» **TASK OBJECTIVE**:
An exact reproduction of the entries is needed. Keep all pictures out of it.

------ GIVEN INFORMATION ------

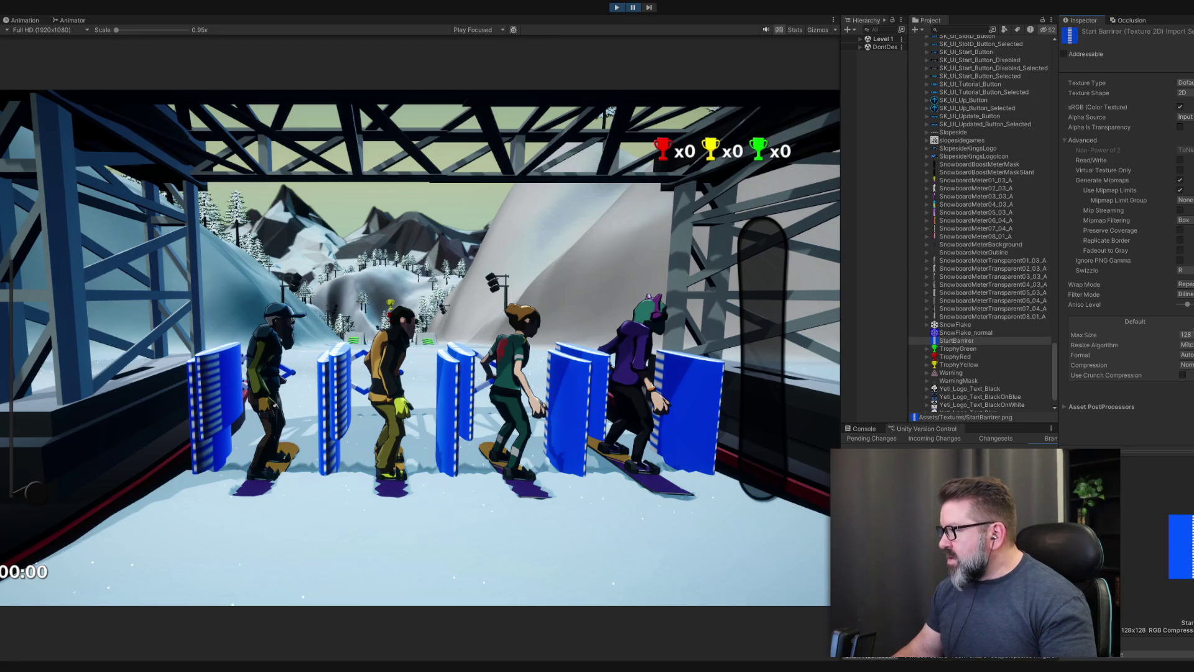
- Check StartBarrier's platform override and Default settings, then select TrophyGreen (Max Size 2048)
{"action": "left_click", "coordinate": [1171, 324]}
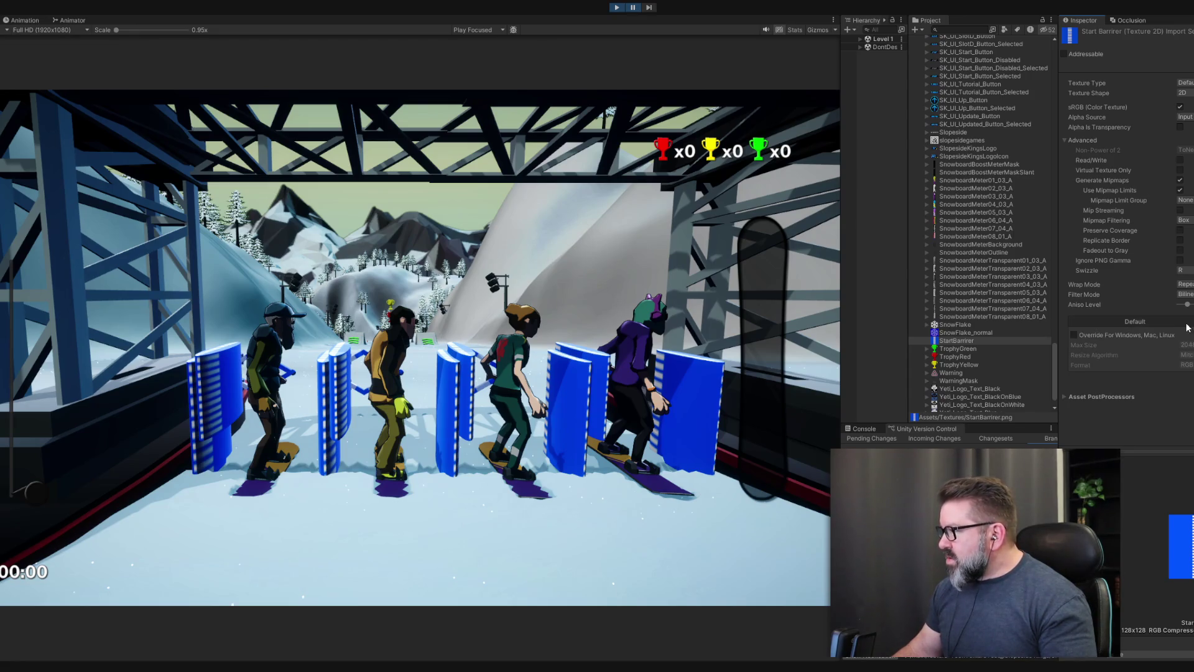
{"action": "left_click", "coordinate": [1135, 321]}
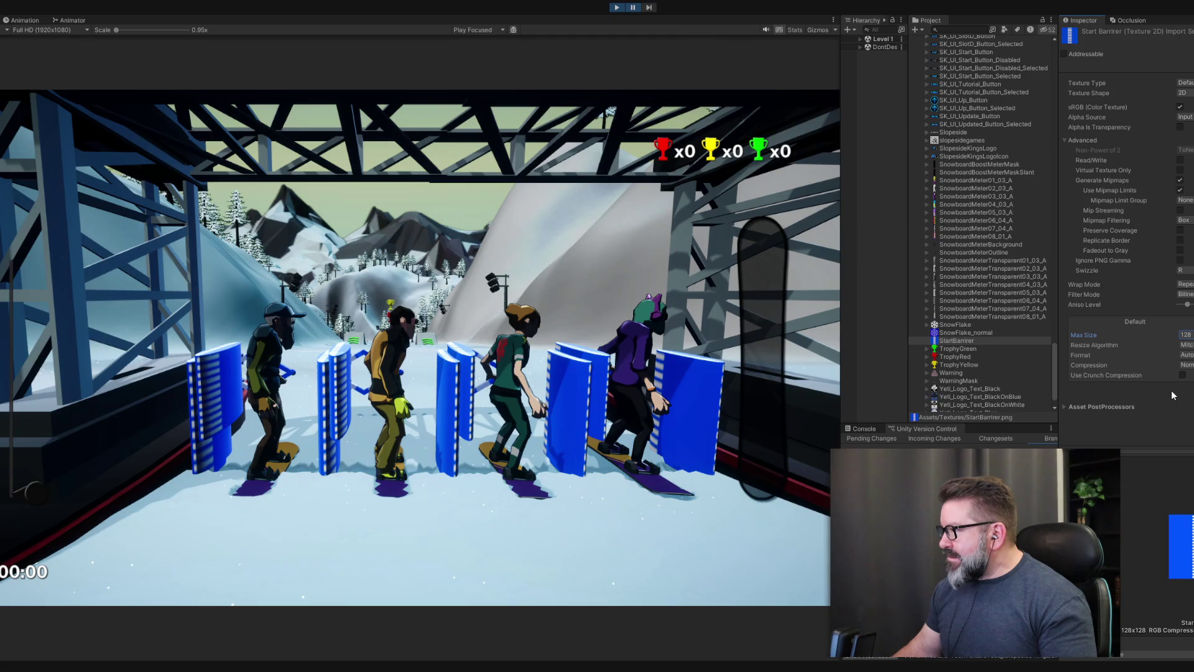
{"action": "left_click", "coordinate": [963, 349]}
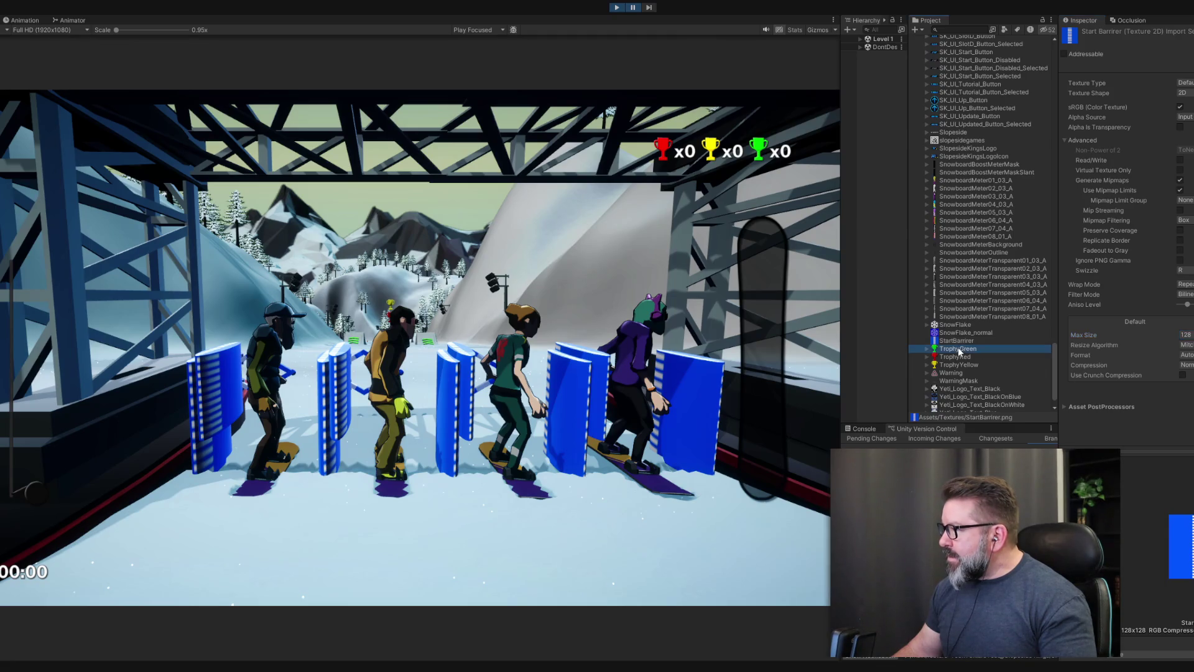
{"action": "left_click", "coordinate": [962, 342]}
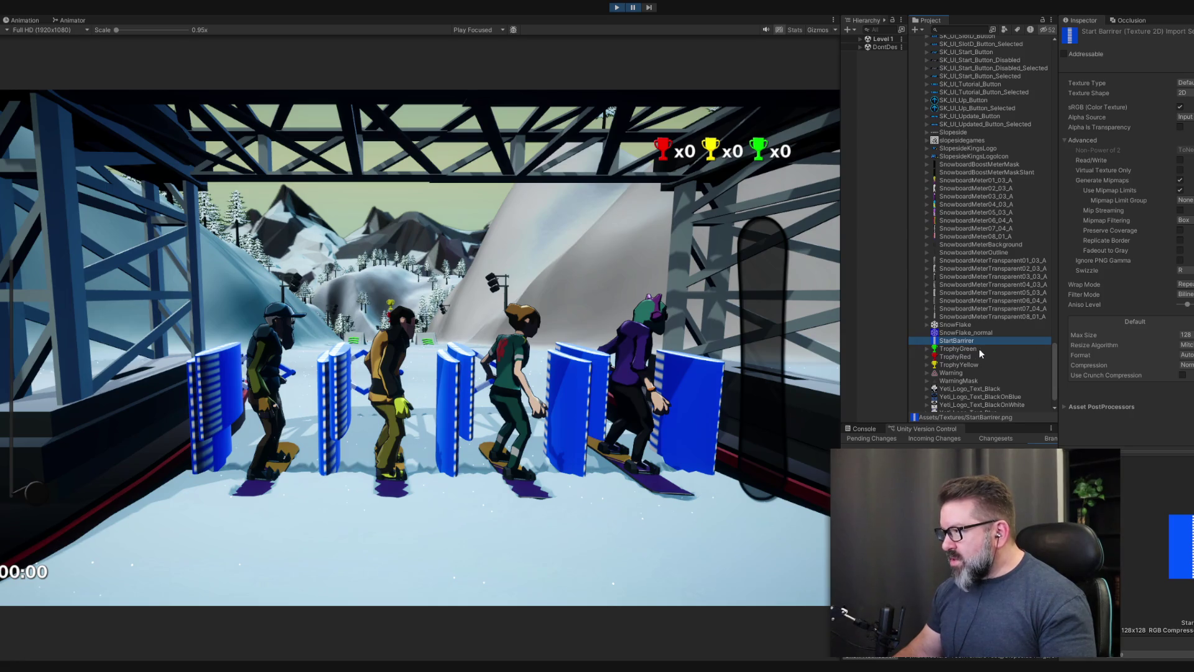
{"action": "left_click", "coordinate": [972, 350]}
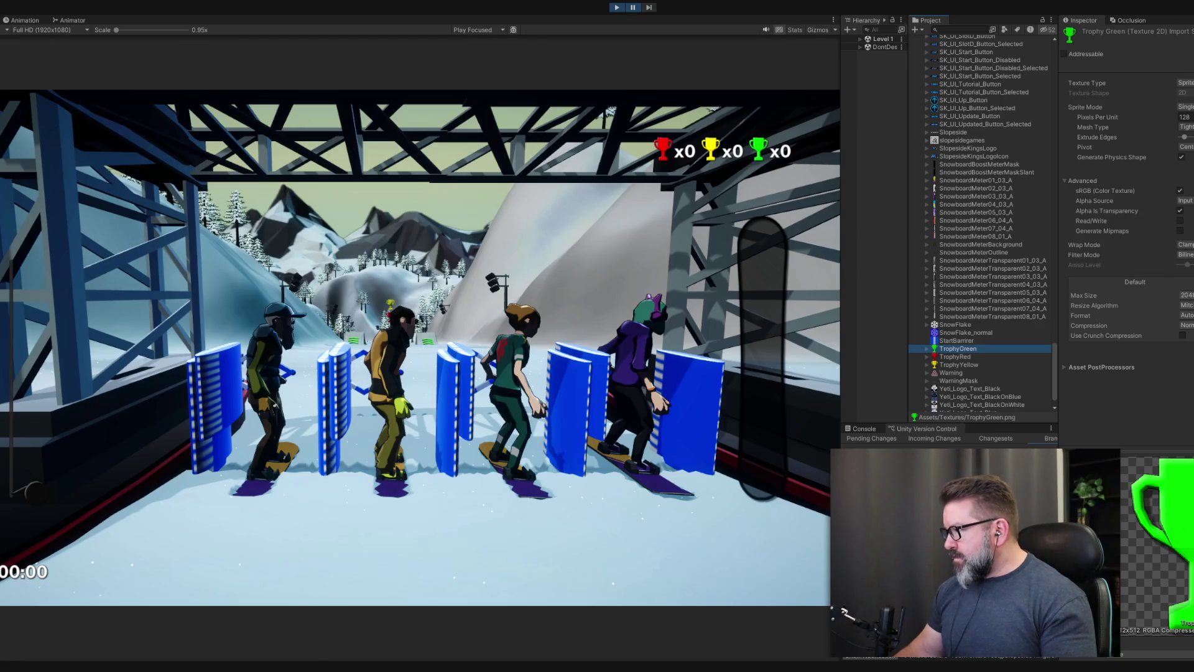
- Compare TrophyGreen at 512 and 2048 by stepping frames, leave it at 512, and select TrophyRed
{"action": "left_click", "coordinate": [1185, 295]}
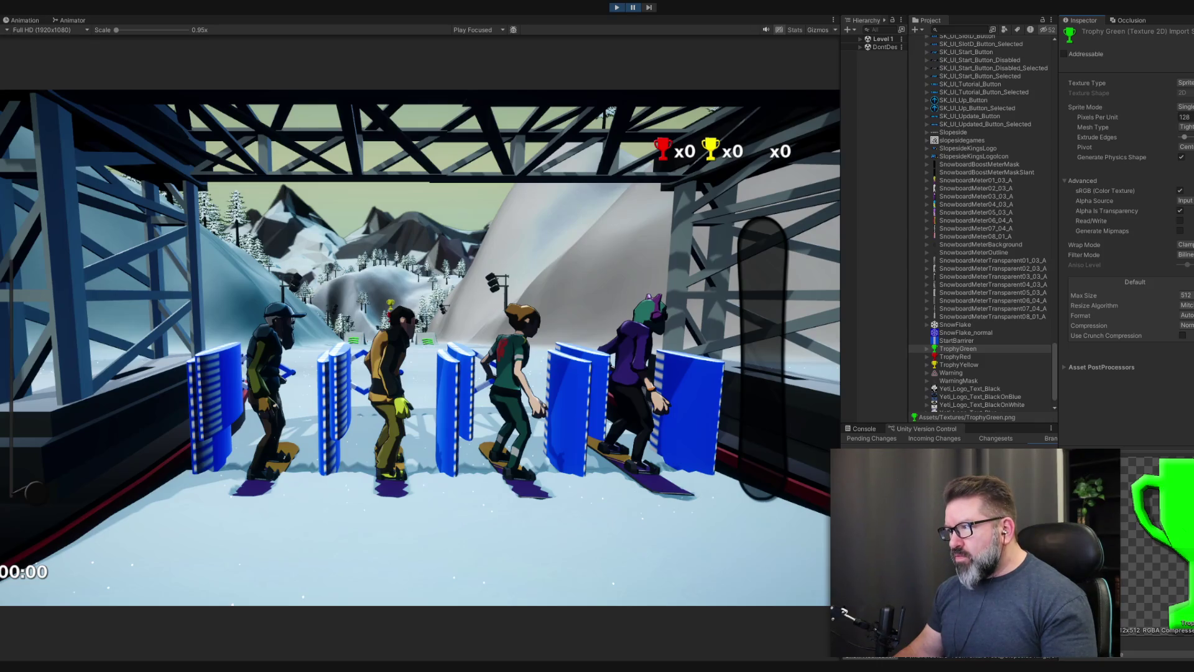
{"action": "left_click", "coordinate": [649, 12]}
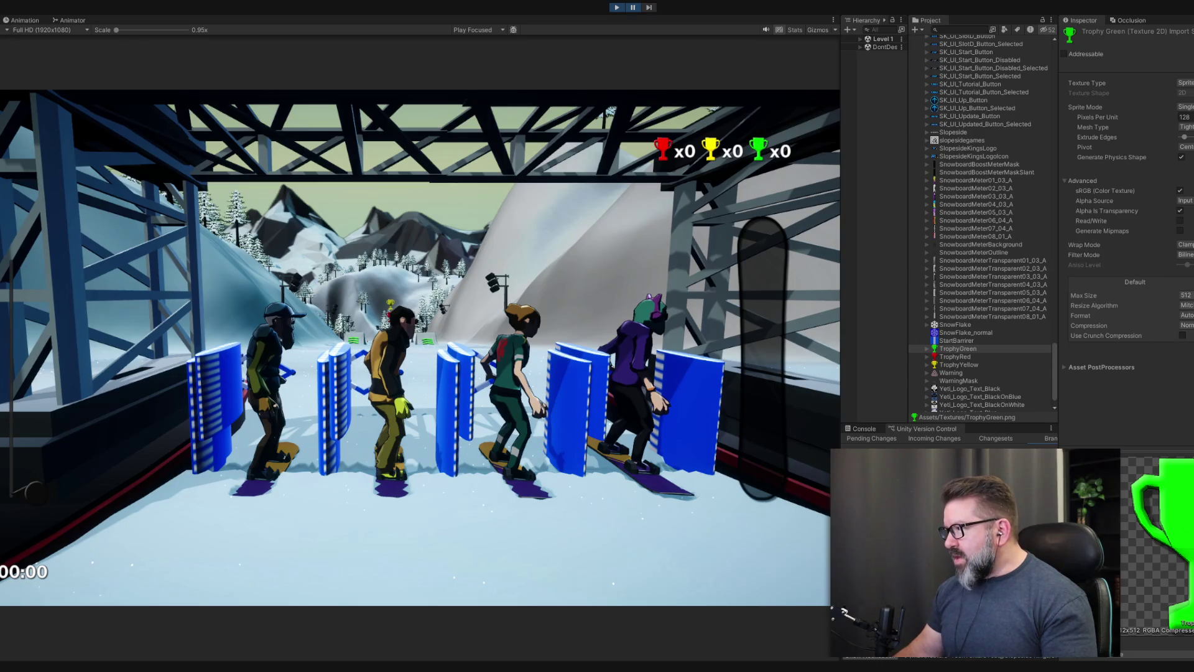
{"action": "left_click", "coordinate": [1186, 295]}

------

» **RESULT OF THIS TASK**:
- Check StartBarrier's platform override and Default settings, then select TrophyGreen (Max Size 2048)
{"action": "left_click", "coordinate": [1171, 324]}
{"action": "left_click", "coordinate": [1135, 321]}
{"action": "left_click", "coordinate": [963, 349]}
{"action": "left_click", "coordinate": [962, 342]}
{"action": "left_click", "coordinate": [972, 350]}
- Compare TrophyGreen at 512 and 2048 by stepping frames, leave it at 512, and select TrophyRed
{"action": "left_click", "coordinate": [1185, 295]}
{"action": "left_click", "coordinate": [649, 12]}
{"action": "left_click", "coordinate": [1186, 295]}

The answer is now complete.